I manifestanti hanno motivato gli attacchi denunciando l’inerzia della comunità internazionale di fronte alla crisi, chiedendo pressioni più forti sul Ruanda per fermare il sostegno ai ribelli dello M23. Questo episodio ricorda quanto accaduto nel 2012, quando la minaccia di sospendere gli aiuti internazionali costrinse Kigali a ritirare il supporto allo M23, permettendo alle forze congolesi di riconquistare Goma in pochi giorni.
La comunità internazionale ha condannato l’avanzata dello M23 e il presunto coinvolgimento del Ruanda. Stati Uniti, Regno Unito e Francia hanno chiesto al governo ruandese di cessare il supporto ai ribelli.

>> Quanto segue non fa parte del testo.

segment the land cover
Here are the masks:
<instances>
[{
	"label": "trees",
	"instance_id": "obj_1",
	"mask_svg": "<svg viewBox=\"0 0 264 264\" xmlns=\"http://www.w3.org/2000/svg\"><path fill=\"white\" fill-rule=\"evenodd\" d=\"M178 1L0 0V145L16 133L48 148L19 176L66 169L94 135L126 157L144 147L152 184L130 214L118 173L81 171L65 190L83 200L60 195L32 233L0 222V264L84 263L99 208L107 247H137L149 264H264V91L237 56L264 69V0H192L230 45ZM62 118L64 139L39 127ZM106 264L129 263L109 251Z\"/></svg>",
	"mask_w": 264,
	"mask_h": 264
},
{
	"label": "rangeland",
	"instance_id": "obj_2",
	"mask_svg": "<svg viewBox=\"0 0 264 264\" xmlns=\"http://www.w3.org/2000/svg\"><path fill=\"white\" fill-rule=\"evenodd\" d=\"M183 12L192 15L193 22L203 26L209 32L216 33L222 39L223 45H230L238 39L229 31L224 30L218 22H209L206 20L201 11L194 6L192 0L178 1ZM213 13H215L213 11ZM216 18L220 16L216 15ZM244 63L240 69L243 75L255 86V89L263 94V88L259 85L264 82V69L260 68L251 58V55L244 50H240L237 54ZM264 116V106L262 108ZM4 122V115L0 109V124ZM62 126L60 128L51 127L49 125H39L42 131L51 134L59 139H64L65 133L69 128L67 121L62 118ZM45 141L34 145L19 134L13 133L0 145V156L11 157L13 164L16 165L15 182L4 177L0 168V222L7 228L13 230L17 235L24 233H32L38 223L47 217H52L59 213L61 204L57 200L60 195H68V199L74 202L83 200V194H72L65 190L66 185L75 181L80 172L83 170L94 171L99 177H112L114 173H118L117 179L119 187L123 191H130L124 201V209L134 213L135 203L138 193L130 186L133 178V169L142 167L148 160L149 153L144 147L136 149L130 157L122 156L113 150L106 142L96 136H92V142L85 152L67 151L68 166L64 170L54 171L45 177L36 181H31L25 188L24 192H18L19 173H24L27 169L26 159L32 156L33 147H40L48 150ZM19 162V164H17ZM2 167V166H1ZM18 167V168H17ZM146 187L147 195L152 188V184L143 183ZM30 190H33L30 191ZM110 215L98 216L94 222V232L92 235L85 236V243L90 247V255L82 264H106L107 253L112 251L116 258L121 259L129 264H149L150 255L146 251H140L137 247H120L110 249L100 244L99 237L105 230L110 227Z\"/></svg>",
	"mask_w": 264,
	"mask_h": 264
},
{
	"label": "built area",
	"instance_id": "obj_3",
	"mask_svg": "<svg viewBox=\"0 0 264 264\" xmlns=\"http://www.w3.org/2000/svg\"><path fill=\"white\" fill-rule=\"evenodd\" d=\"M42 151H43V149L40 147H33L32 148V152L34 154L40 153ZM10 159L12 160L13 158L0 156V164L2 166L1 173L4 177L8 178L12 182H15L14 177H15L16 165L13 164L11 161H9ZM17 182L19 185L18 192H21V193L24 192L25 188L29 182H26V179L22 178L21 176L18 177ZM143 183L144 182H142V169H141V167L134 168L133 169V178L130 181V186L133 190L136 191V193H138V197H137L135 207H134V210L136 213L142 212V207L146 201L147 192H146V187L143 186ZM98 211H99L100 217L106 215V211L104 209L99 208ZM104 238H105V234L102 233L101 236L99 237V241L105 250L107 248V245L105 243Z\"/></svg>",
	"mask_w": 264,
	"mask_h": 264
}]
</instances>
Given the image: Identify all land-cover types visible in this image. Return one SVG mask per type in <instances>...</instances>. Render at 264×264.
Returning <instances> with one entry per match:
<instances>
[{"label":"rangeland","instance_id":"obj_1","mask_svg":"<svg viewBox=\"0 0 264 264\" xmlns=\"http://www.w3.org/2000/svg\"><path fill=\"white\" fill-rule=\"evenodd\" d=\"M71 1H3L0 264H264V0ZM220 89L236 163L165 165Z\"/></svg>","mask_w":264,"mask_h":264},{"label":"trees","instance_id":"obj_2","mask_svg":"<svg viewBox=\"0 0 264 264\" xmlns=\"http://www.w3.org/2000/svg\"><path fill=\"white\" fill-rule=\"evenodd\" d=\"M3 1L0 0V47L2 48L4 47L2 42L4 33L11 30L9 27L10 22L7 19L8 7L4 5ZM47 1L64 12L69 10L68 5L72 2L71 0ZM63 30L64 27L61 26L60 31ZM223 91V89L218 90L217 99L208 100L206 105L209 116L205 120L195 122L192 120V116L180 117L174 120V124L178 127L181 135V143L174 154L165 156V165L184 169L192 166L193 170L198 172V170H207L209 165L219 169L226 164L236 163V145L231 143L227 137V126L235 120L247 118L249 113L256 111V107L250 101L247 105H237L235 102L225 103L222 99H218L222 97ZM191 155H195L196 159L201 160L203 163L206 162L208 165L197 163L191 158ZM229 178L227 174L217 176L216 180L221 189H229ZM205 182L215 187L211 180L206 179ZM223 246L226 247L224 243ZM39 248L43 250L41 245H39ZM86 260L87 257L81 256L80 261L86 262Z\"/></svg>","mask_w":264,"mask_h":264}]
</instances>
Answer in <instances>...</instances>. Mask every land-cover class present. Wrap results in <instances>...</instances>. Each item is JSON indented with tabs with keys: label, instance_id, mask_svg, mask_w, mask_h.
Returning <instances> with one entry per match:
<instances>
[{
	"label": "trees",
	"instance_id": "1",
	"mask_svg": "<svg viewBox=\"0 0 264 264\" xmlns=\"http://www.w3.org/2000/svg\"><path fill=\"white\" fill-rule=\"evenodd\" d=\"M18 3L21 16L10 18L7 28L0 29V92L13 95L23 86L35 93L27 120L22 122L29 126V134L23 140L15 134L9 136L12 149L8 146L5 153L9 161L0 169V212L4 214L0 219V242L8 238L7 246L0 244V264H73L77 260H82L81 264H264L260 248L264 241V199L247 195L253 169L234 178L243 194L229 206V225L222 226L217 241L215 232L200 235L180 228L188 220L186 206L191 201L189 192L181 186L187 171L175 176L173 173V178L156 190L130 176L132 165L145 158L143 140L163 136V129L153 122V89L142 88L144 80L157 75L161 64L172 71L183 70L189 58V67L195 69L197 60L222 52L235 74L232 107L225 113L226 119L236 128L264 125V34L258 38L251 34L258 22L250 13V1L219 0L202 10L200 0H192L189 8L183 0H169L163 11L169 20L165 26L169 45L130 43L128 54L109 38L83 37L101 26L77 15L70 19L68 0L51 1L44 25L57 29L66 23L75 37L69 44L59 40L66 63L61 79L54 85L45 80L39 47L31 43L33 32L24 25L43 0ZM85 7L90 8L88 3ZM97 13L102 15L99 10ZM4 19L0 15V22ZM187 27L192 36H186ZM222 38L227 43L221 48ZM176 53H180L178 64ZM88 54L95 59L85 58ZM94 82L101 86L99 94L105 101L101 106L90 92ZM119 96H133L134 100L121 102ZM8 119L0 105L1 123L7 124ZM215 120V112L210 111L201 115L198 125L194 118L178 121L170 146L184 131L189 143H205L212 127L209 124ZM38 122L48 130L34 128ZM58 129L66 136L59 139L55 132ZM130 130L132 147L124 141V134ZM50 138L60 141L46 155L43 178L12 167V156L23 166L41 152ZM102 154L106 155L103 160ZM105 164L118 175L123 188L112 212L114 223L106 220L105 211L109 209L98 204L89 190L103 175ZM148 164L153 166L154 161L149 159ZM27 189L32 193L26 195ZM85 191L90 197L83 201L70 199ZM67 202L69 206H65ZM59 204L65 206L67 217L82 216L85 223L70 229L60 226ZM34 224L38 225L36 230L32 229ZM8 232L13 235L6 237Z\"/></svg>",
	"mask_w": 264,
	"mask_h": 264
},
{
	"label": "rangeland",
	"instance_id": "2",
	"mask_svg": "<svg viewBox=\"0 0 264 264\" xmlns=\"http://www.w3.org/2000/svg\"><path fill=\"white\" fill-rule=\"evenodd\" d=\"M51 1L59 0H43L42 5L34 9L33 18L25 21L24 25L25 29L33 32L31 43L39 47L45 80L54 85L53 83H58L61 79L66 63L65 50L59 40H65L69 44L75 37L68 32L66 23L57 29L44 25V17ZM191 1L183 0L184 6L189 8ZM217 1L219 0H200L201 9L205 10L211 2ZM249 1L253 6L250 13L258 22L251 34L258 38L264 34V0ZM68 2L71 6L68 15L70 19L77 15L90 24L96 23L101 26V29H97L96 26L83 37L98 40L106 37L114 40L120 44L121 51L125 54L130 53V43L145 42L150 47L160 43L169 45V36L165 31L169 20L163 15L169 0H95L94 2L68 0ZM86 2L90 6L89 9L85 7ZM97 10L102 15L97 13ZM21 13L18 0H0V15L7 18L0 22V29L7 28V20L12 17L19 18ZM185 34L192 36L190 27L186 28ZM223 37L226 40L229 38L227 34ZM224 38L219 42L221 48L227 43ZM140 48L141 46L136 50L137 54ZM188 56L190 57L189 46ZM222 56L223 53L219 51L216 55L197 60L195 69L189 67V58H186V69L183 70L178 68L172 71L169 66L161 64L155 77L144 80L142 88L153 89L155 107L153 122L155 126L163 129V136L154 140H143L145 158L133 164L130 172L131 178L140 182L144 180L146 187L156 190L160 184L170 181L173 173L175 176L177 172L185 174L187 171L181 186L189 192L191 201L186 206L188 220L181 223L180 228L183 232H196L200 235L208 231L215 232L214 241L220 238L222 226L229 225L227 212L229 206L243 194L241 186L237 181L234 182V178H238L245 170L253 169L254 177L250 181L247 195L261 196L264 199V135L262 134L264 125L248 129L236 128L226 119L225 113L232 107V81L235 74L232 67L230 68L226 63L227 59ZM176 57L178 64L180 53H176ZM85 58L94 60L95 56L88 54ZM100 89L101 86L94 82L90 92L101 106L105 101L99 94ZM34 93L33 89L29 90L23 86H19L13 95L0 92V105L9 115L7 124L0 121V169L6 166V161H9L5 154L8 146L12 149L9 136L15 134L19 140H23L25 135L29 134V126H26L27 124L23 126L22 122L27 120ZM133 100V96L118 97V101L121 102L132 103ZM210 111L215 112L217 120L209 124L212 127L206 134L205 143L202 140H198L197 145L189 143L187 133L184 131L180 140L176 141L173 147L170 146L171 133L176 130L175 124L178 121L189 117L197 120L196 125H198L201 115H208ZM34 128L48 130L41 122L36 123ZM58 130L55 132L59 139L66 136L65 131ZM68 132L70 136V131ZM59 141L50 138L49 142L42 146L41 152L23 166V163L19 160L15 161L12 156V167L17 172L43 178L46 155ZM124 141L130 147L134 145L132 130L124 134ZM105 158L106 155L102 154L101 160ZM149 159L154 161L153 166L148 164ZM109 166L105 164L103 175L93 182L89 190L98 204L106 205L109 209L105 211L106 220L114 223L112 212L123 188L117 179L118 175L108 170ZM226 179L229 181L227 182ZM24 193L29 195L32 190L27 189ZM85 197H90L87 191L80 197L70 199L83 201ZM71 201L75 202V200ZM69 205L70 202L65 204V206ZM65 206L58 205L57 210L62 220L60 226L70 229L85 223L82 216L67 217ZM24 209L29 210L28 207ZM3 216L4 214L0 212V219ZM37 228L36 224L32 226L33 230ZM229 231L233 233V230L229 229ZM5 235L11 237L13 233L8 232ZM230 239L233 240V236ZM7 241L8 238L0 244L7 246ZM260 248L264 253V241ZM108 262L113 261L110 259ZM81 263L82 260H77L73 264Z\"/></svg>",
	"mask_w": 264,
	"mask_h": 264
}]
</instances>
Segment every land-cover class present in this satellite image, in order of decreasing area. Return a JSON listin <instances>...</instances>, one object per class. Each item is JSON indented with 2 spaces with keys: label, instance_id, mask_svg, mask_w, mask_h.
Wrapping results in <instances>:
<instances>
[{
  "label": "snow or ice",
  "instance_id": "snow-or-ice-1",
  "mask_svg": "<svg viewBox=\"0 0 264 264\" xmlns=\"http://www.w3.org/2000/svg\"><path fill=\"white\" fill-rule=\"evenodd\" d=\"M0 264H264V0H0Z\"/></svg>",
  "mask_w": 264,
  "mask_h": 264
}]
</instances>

Tuttavia, le critiche occidentali sono complicate da recenti tentativi di cooperazione con Kigali: il Regno Unito, ad esempio, aveva firmato un accordo con il Ruanda per trasferire migranti irregolari, poi annullato dal governo laburista. Anche la Francia ha mantenuto stretti rapporti con il Ruanda, sostenendo la presenza di truppe ruandesi nel nord del Mozambico per proteggere importanti installazioni di gas offshore.
Il Ruanda, da parte sua, nega ogni coinvolgimento diretto con lo M23 e afferma che la sua presenza nella regione mira a contrastare i gruppi Hutu armati ancora attivi nel Congo orientale, come le Forze democratiche per la liberazione del Ruanda (Fdlr). Tuttavia, osservatori indipendenti e report delle Nazioni Unite hanno documentato il supporto logistico e militare fornito dal Ruanda ai ribelli, inclusi armamenti avanzati come visori notturni e mortai.